Who All Are Considered to Be Family Members of a Rent Controlled Tenant ?

In Braschi v. Stahl Associates, 74 NY2d 201, 543 N.E.2d 49, 544 N.Y.S.2d 784 [1989], the Court confronted the meaning of the term family as used in the rent control regulations. Those provisions protected from eviction, "either the surviving spouse of the deceased tenant or some other member of the deceased tenant's family who has been living with the tenant" (id., 74 NY2d at 206). The Court held that the term family, as used in 9 NYCRR 2204.6[d], should not be rigidly restricted to those people who have formalized their relationship . . . . the intended protection against sudden eviction should not rest on fictitious legal distinctions or genetic history, but instead should find its foundation in the reality of family life (id., 74 NY2d at 211). Current rent control regulations reflect the broad definition of "family" enunciated by the Braschi Court (9 NYCRR 2204.6[d][3]). The term "family member" now includes both traditional as well as non--traditional family relationships; they range from varying degrees of relatives of the tenant of record to "any other person residing with the tenant in the housing accommodation as a primary residence who can prove emotional and financial commitment and interdependence between such person and the tenant" (id.).
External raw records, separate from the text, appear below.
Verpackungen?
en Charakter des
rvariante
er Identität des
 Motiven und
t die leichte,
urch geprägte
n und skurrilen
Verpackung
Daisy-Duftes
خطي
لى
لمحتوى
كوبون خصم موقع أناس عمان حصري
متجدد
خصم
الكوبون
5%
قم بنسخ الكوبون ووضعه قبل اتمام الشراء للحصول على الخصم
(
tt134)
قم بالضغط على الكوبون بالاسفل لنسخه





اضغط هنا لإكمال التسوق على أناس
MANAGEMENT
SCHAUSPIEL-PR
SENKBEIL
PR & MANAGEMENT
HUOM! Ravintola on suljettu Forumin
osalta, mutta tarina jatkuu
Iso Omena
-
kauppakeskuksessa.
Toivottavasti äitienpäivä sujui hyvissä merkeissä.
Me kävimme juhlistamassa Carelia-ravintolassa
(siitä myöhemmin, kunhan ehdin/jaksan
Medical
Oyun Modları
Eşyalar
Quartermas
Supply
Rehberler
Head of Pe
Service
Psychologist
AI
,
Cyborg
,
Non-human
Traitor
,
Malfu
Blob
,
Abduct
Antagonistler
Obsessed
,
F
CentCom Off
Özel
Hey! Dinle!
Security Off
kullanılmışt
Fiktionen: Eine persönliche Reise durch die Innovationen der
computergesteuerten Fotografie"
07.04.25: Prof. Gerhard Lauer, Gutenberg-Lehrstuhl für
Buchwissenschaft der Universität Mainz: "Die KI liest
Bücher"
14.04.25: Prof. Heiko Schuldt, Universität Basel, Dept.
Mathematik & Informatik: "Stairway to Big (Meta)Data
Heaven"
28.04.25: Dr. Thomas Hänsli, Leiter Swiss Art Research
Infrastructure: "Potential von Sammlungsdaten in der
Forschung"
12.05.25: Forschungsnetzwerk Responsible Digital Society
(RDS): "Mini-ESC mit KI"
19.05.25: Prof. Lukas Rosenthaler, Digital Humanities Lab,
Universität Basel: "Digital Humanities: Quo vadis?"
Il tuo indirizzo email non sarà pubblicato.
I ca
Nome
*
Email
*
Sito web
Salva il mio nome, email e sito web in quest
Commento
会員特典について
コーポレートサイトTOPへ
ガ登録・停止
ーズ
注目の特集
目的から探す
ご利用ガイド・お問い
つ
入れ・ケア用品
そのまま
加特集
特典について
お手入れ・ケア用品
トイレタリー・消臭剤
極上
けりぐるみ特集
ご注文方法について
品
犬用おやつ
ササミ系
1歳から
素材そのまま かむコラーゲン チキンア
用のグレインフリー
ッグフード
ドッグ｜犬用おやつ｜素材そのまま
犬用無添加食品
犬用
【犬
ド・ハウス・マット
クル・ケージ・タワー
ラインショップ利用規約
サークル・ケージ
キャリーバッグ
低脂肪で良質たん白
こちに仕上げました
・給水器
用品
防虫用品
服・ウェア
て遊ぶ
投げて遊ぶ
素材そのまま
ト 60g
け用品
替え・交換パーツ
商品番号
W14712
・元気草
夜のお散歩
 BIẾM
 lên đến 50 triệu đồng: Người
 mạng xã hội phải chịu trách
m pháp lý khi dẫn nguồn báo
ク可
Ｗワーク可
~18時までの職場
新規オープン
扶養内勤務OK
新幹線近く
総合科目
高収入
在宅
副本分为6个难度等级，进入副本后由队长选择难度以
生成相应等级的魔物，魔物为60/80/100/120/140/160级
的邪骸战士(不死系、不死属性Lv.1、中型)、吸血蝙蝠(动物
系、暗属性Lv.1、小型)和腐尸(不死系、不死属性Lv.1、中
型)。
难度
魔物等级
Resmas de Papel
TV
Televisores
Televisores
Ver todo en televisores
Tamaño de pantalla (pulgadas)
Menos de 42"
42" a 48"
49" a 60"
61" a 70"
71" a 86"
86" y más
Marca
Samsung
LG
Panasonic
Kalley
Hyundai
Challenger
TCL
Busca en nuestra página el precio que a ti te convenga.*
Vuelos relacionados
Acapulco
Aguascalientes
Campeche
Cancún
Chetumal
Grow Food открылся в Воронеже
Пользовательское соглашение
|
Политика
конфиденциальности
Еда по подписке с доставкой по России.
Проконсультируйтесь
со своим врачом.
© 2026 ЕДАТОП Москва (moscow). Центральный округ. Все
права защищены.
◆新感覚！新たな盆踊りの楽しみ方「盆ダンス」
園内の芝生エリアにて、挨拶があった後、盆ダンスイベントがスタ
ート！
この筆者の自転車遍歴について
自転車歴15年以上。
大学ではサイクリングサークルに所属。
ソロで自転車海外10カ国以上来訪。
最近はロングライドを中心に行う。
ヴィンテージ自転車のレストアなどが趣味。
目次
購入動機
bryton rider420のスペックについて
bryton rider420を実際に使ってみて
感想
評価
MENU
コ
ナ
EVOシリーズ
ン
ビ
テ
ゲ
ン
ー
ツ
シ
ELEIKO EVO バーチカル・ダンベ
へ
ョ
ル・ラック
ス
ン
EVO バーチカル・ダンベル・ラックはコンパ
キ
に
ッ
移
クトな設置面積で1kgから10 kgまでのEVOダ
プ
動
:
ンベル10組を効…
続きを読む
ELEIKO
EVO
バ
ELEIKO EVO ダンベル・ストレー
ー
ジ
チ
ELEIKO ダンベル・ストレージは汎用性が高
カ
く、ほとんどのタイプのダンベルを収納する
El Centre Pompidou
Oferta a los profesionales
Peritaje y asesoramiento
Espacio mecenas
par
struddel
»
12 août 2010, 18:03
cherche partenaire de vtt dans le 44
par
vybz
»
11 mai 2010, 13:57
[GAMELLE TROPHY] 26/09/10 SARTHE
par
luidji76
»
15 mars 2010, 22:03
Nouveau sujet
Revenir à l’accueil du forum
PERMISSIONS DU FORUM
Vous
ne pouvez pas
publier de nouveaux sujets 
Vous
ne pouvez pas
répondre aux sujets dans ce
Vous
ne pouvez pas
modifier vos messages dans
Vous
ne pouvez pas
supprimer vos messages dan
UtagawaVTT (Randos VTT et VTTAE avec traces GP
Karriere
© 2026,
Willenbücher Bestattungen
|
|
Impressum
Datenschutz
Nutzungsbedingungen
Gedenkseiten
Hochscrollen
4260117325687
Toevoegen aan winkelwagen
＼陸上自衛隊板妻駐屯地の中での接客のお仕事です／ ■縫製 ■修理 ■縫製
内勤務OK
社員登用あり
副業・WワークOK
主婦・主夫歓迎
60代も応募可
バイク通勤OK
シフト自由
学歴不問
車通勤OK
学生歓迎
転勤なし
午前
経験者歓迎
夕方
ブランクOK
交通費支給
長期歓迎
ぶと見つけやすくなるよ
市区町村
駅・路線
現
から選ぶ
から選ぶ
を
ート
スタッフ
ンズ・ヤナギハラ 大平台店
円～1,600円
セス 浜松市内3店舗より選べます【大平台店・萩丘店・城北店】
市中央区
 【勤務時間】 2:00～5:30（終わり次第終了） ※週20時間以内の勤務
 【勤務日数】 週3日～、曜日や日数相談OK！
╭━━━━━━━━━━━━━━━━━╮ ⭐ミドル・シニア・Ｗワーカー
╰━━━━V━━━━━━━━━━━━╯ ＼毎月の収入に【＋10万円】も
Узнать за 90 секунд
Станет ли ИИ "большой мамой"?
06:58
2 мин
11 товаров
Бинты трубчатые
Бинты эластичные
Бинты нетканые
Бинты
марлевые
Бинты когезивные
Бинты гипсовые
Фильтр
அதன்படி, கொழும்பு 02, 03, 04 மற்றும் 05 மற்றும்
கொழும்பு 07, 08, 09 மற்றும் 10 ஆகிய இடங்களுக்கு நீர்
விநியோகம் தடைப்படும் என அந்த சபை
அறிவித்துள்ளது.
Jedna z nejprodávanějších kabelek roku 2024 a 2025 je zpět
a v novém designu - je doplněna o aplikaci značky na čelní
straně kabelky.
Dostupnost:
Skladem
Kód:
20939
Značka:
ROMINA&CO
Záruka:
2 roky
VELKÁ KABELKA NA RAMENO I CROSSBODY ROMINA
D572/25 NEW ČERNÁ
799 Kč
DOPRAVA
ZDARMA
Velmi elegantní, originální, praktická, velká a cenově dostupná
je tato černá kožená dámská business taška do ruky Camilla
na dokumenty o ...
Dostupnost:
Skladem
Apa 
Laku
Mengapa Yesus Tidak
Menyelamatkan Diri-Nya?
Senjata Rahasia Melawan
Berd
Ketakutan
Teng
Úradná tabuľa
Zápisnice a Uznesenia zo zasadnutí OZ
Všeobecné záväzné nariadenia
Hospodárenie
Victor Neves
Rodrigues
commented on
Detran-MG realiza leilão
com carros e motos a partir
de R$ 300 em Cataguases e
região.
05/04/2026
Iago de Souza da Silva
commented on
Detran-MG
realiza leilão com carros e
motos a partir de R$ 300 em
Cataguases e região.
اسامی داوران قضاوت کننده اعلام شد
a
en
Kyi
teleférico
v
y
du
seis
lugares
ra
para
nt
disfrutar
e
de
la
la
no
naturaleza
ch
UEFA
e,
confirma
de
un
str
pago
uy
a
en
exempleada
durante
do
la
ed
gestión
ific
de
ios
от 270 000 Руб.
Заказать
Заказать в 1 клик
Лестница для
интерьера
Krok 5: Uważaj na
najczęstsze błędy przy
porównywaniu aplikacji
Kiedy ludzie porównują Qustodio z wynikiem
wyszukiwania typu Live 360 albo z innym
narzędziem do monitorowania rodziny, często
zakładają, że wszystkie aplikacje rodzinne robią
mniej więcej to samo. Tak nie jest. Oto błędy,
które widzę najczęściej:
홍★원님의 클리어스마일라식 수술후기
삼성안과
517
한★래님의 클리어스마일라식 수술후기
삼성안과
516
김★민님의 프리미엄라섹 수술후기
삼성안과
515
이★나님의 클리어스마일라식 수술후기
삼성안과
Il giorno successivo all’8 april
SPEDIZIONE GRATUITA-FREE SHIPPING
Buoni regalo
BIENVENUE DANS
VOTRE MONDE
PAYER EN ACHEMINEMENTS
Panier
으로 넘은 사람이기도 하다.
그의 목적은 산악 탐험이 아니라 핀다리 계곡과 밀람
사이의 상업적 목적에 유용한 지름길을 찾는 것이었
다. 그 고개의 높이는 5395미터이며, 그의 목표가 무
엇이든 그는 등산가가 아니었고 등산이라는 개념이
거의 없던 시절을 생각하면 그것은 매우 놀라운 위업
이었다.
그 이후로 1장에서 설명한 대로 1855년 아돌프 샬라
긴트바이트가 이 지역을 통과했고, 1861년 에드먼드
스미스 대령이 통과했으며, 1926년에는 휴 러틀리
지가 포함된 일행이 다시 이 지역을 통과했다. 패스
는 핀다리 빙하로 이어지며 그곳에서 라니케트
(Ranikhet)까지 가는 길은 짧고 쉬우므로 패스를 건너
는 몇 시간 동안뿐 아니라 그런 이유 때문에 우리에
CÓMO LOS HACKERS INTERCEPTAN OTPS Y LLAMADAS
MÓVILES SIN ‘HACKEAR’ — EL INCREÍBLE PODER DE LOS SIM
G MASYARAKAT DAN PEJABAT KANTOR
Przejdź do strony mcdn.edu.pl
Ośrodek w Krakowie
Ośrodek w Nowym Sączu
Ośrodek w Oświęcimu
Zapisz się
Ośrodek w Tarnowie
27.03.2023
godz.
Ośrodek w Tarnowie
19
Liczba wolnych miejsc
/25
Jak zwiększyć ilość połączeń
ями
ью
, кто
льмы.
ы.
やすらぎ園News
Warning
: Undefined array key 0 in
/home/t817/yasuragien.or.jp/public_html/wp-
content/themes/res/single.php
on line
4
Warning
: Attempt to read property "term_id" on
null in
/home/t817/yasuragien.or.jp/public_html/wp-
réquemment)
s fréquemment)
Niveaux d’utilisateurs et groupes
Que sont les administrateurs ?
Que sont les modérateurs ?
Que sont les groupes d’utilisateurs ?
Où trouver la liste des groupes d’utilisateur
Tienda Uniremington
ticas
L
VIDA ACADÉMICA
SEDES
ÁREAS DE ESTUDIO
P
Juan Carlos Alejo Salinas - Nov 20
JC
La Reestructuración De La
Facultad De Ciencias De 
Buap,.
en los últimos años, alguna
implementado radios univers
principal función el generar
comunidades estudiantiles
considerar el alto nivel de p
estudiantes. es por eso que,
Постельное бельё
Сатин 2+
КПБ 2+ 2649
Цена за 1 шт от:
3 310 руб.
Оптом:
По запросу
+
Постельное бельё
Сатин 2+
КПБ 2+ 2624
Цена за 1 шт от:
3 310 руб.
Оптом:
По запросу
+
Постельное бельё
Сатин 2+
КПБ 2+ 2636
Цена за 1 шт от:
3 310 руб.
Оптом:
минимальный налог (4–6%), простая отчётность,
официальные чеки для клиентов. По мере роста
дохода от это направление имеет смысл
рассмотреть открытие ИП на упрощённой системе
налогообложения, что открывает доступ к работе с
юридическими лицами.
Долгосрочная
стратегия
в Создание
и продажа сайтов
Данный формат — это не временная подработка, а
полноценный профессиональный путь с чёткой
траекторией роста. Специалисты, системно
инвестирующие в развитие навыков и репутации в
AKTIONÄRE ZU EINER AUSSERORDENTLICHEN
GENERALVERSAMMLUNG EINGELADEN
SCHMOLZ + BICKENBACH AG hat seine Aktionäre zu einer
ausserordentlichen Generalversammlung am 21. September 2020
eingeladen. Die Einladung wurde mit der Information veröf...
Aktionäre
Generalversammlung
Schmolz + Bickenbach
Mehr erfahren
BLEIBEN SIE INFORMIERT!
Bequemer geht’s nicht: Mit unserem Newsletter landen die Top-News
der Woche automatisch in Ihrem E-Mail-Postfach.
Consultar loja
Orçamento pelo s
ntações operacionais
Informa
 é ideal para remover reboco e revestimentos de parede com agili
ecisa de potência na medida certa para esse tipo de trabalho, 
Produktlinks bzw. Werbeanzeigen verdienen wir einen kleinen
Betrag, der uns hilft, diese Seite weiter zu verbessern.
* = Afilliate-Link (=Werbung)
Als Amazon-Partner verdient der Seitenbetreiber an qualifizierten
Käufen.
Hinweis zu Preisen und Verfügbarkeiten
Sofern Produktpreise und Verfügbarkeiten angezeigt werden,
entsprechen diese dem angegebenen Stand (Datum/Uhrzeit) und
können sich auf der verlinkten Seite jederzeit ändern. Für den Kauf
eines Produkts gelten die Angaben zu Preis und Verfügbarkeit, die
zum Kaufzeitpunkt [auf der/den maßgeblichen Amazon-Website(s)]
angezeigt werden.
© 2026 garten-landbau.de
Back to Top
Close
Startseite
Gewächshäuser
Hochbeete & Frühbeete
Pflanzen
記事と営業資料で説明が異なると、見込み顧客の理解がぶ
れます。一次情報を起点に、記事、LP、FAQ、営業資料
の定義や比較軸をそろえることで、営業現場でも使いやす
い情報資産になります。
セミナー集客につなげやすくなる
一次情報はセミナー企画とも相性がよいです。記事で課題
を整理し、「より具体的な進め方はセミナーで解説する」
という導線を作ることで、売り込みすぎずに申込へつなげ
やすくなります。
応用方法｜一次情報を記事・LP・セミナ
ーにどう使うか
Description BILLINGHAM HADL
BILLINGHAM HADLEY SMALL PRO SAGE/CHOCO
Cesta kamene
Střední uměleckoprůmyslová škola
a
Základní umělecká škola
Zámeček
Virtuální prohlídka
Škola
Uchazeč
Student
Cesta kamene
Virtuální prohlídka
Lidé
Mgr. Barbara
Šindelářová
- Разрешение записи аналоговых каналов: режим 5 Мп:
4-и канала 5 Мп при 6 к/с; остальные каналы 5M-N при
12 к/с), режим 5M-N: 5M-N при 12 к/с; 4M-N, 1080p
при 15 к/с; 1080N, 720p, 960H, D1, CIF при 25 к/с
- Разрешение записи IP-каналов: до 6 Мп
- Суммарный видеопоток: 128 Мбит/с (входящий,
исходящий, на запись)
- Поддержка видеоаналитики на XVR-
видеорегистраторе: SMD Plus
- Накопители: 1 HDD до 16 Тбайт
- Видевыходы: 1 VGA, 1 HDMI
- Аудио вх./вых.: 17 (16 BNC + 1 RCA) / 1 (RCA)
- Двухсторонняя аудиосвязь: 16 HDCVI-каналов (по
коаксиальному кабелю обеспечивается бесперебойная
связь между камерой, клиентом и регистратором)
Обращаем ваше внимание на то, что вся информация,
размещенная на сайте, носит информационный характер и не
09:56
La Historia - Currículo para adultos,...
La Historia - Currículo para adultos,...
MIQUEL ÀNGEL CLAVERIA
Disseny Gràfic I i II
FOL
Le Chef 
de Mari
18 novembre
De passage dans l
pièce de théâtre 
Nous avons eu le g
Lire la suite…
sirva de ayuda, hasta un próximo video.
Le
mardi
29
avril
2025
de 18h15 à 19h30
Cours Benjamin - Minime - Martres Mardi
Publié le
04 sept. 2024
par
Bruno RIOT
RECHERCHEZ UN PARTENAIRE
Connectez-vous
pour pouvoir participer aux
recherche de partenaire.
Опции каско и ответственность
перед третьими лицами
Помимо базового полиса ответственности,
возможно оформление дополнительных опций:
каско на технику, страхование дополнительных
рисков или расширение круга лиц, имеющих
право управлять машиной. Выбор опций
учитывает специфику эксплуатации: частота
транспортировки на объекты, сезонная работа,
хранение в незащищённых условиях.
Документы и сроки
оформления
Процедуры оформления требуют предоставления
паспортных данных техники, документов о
However, "no single factor shall be solely determinative" in verifying a non--traditional family relationship (id.). the regulations now protect from eviction, members of a rent controlled tenant's "family," as broadly redefined, who have primarily resided with the tenant in the apartment for either two years immediately prior to the tenant permanently vacating the apartment, or for one year where the family member is disabled (9 NYCRR 2204.6[d][1]).